A DIFÍCIL TAREFA DE TRADUZIR-SE
O poeta maranhense Ferreira Gullar compôs um lindo poema intitulado “traduzir-se”, que segue:
Uma parte de mim
É todo mundo:
Outra parte é ninguém
Fundo sem fundo.
Uma parte de mim
é multidão:
outra parte estranheza
e solidão.
Uma parte de mim
pesa, pondera:
outra parte
delira.
Uma parte de mim
almoça e janta:
outra parte
se espanta.
Uma parte de mim
é permanente:
outra parte
se sabe de repente.
Uma parte de mim
é só vertigem:
outra parte,
linguagem.
Traduzir uma parte
na outra parte
— que é uma questão
de vida ou morte —
será arte?
Ferreira Gullar
Para Bakhtin, um filósofo russo, há “dois mundos absolutamente incomunicáveis e mutuamente impenetráveis: o mundo da cultura e o mundo da vida”, isto é, o mundo que orienta o ato da atividade de cada um (o ato religioso, profissional, conceitos, preconceitos, etc.), guiado pelo domínio da cultura, e o mundo em que tal ato se efetiva, irrepetivelmente, na singularidade da realização do ato, “a singularidade irrepetível da vida que se vive”.
Logo, o poeta ao se traduzir, traduziu, trouxe luz, também ao que afirma Bakhtin: “uma parte de mim é todo mundo”; “uma parte de mim é multidão”; “uma parte de mim pesa, pondera”; “uma parte de mim almoça e janta”; “uma parte de mim é permanente”; “Uma parte de mim é só vertigem”: Cultura. Formatação social.
Isto significa dizer que o que penso ser, o que você pensa que é, é apenas reflexo do que a sociedade espera/determina que você e eu sejamos. O seu verdadeiro eu, o que é singular, único, só é real “no evento singular do existir”.

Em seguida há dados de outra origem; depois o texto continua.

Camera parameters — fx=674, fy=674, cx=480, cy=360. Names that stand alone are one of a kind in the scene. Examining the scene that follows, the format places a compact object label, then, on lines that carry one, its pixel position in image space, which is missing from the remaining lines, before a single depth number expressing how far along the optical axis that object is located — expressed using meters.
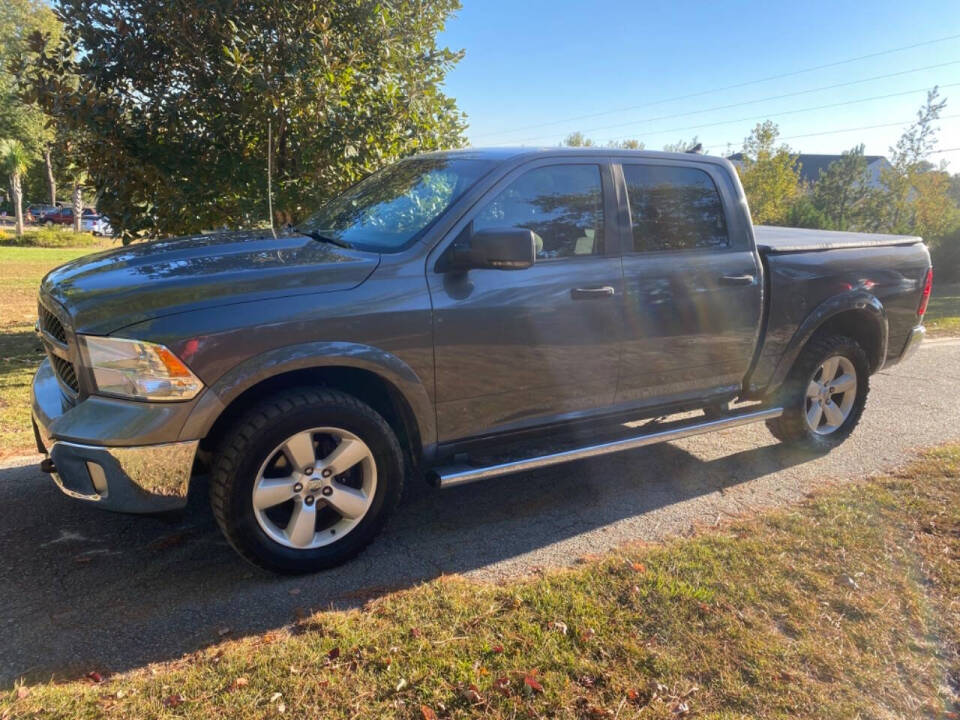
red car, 43.15
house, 59.22
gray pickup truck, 2.71
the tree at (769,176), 36.03
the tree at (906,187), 30.27
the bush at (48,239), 27.62
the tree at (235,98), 6.02
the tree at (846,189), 36.00
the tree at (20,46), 30.92
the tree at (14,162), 30.88
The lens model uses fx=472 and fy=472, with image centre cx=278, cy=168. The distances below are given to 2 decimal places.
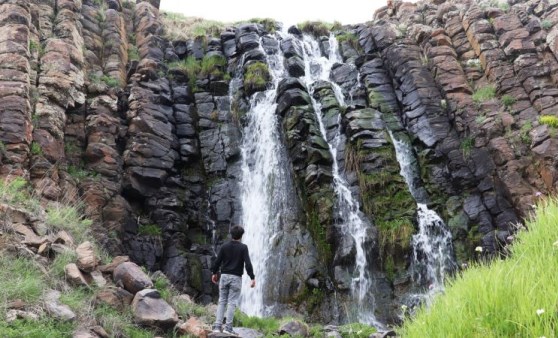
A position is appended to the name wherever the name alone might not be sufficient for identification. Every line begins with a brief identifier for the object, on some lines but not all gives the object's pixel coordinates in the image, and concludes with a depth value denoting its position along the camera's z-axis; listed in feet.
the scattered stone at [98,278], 26.37
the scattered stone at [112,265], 28.55
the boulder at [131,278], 27.20
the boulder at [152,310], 24.81
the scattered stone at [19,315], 18.90
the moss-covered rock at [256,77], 69.87
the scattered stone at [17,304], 20.02
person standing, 27.96
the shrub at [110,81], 63.62
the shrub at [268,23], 87.60
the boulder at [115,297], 24.84
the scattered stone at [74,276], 25.23
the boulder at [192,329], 24.89
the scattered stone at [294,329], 30.42
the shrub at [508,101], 59.35
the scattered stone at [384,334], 29.60
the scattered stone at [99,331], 21.66
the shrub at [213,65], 75.10
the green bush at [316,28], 88.33
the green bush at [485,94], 61.82
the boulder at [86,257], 26.84
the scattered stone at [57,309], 21.02
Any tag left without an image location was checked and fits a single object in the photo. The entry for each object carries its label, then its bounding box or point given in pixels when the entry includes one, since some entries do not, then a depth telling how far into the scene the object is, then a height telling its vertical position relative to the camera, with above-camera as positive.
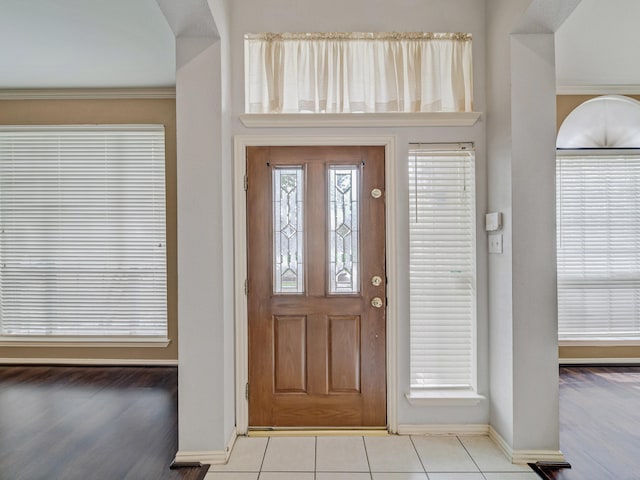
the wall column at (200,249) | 2.36 -0.07
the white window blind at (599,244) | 4.00 -0.11
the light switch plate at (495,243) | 2.50 -0.06
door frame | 2.67 -0.10
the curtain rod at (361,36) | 2.74 +1.42
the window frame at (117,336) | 3.98 -1.00
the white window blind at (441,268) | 2.73 -0.23
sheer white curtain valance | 2.76 +1.17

Jorge Larrosa, outro filósofo espanhol, assevera ainda mais quando diz que o abismo entre o eu e o mundo é irresgatável e que não se pode afirmar viver uma vida plenamente sua.
Puxa! E eu que queria ser apenas Ademilson, como também o queria Raul Seixas quando disse que “Raul Seixas que Raul vai encarar” ou como na máxima de Sócrates: “Conheça-te a ti mesmo”.
Por outro lado a “outra parte é ninguém/Fundo sem fundo”; “estranheza e solidão”; “delira”; “se espanta”; “se sabe de repente”; “linguagem”.
Se o EU ainda não existe, ou se existe é fruto irrevogável da “unidade objetiva de um domínio da cultura”, viverei, então, “minha singularidade irrepetível da vida que se vive”, que vivo. Afinal:
Traduzir uma parte
na outra parte
— que é uma questão
de vida ou morte — será arte?
Mesmo porque, como Raul Seixas eu..
Prefiro ser
Essa metamorfose ambulante
[...]
Do que ter aquela velha opinião
Formada sobre tudo […].
E assim sigo, ora inventando, ora traduzindo. TRANSformando-me.